Vijit suffered a blood clot that led to liver failure and his death on Sunday night.
A funeral ceremony for Vijit has begun in Bangkok at Wat Phra Si Mahathat, where monks will give evening prayers for seven days.
He served as the central bank’s governor between October 1990 and July 1996.
Vijit, who was born in 1941, gained a bachelor of economics and social studies from Manchester University in Britain, and a master’s degree in international and foreign economics from Yale University in the United States.
Vijit resigned from the central bank and later became an economic adviser to the Thai Rak Thai Party, a forerunner to the Pheu Thai Party.
He also served as chairman of the Exchange and Securities Commission.
More recently, he had been the dean of the College of Business Administration at Siam University since 2007. He was also an authorised director of APPLE Wealth Securities Co.
During Vijit’s tenure as central bank governor, the Bank of Thailand kept interest rates high in order to attract capital inflows to finance the investment boom that marked the lead-up to the Asian financial crisis.
The high interest rates combined with a fixed exchange rate led to large capital inflows and local companies ended up caught in a debt trap.
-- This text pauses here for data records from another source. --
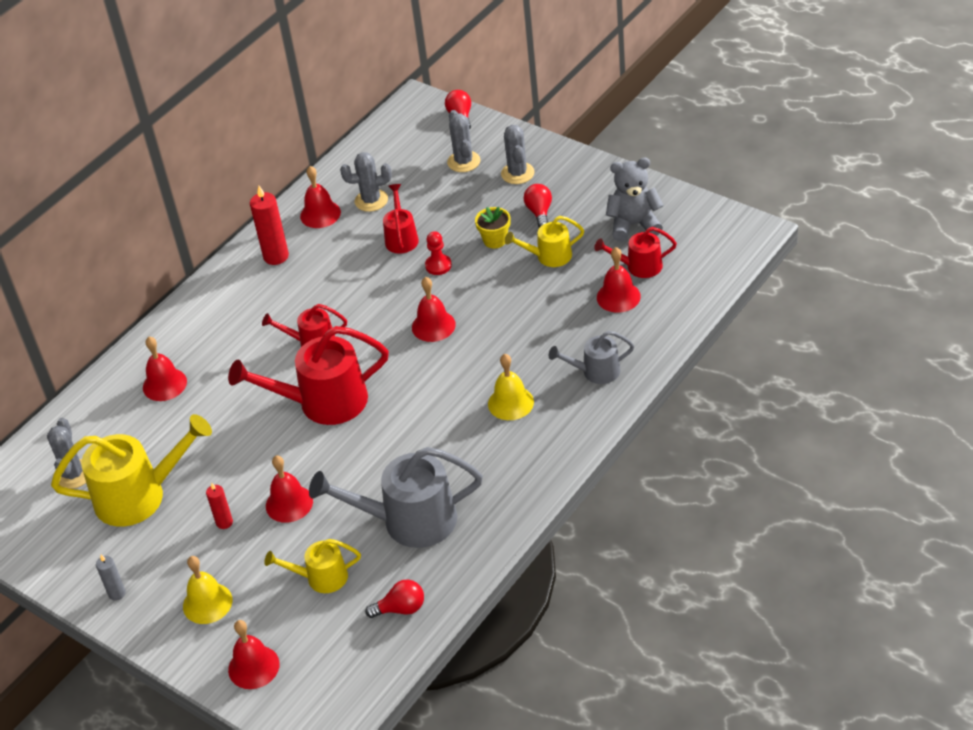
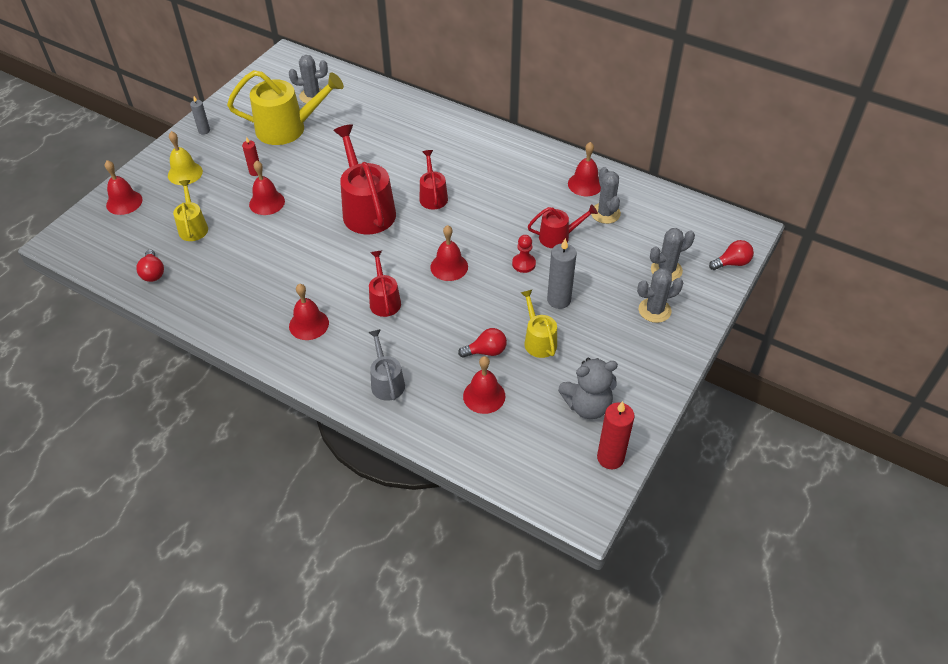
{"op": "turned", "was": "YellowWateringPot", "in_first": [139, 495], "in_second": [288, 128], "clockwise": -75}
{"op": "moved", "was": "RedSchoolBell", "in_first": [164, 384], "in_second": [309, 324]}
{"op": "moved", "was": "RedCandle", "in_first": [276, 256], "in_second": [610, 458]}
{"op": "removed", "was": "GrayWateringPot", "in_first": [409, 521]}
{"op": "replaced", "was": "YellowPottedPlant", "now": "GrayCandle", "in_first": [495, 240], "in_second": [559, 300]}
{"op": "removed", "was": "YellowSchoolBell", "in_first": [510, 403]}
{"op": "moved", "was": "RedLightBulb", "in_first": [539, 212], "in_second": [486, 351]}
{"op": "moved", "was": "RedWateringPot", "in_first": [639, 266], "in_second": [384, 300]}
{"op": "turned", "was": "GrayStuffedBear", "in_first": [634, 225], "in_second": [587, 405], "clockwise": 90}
It was believed that Vijit was forced to resign from the helm of the central bank due to his failure to solve a solvency crisis at the now defunct Bangkok Bank of Commerce
The country’s economic bubble burst the year after Vijit left the BOT. Thailand was forced to adopt a managed floating exchange rate on July 2, 1997, and the upheaval from that decision triggered the Asian financial crisis.